Exercise materials section start

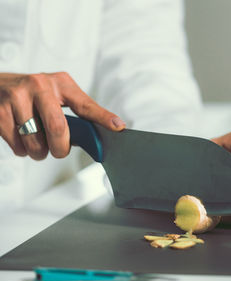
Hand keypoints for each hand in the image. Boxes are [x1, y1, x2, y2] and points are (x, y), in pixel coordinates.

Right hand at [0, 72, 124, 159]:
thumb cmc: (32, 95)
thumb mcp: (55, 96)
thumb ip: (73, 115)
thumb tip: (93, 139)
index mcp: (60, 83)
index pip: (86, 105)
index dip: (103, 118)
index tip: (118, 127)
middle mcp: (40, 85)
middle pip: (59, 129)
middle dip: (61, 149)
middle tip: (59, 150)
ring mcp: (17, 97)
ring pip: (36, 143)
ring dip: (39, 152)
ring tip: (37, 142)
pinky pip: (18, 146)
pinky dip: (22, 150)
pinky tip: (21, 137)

Exercise materials section end
Exercise materials section start

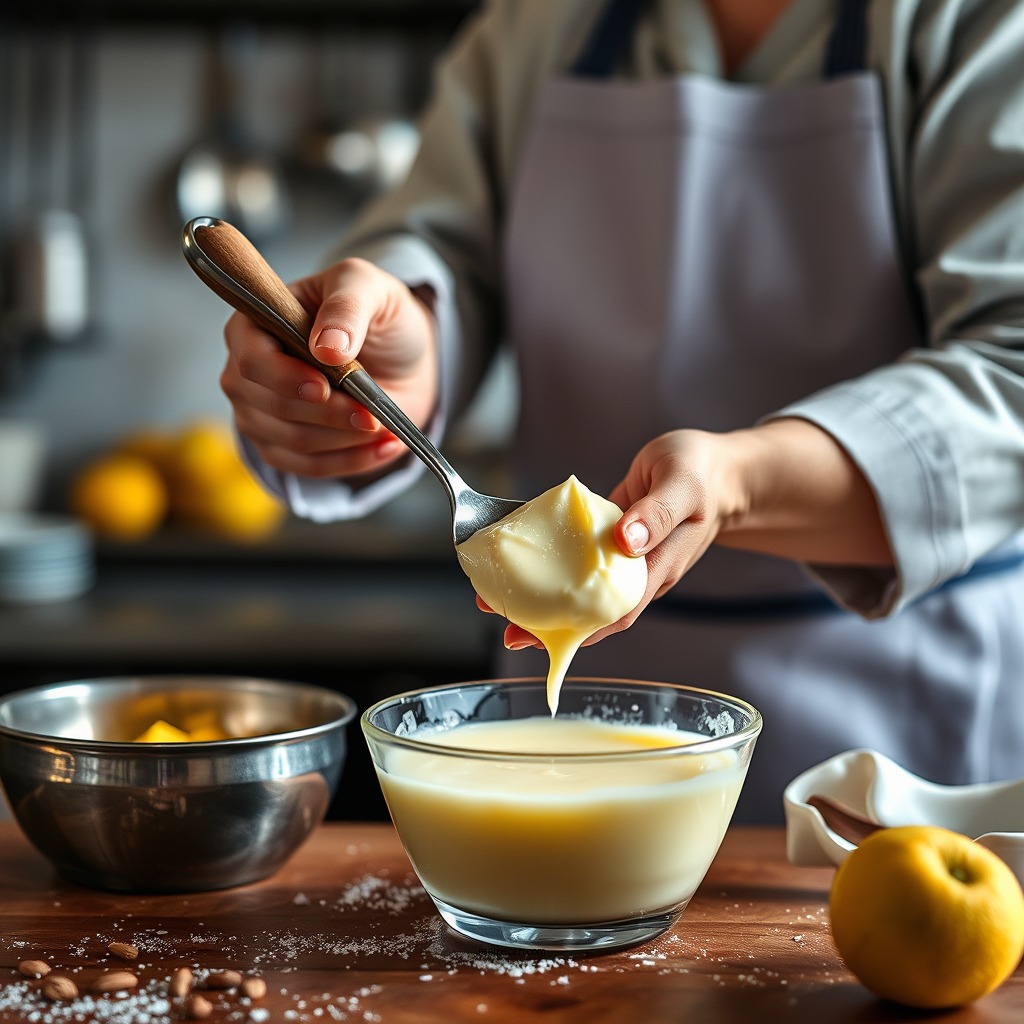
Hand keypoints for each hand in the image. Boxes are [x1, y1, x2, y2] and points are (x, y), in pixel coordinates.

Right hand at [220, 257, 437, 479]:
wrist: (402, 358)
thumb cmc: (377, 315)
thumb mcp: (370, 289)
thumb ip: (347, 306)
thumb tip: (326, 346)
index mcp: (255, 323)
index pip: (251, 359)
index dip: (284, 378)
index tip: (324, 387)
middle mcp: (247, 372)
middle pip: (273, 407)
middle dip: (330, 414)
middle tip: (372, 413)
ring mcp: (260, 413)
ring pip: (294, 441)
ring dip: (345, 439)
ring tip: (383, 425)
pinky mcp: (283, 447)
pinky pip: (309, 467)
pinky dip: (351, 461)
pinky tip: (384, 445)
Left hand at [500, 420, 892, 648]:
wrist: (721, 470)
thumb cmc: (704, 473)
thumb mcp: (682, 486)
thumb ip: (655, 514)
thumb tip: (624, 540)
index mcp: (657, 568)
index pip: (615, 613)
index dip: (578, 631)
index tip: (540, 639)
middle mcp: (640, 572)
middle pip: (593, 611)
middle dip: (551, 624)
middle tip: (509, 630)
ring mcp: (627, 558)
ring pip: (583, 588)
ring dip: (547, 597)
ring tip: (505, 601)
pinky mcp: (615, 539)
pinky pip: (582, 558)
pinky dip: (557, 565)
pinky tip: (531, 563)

Exercise materials section end

▶ What you will do
Return exactly, and only, the lines above starting at the line that contains "middle mcp: (640, 572)" and ending at the line that contains "pinky tip: (531, 563)".

▶ Expected answer
middle mcp: (640, 572)
middle pip: (593, 611)
middle dip: (551, 624)
middle tip: (509, 630)
ring mcp: (627, 558)
ring pip: (583, 588)
ring dip: (547, 597)
ring tip: (505, 601)
pinky mcp: (615, 539)
pinky pip: (582, 558)
pinky dip: (557, 565)
pinky tip: (531, 563)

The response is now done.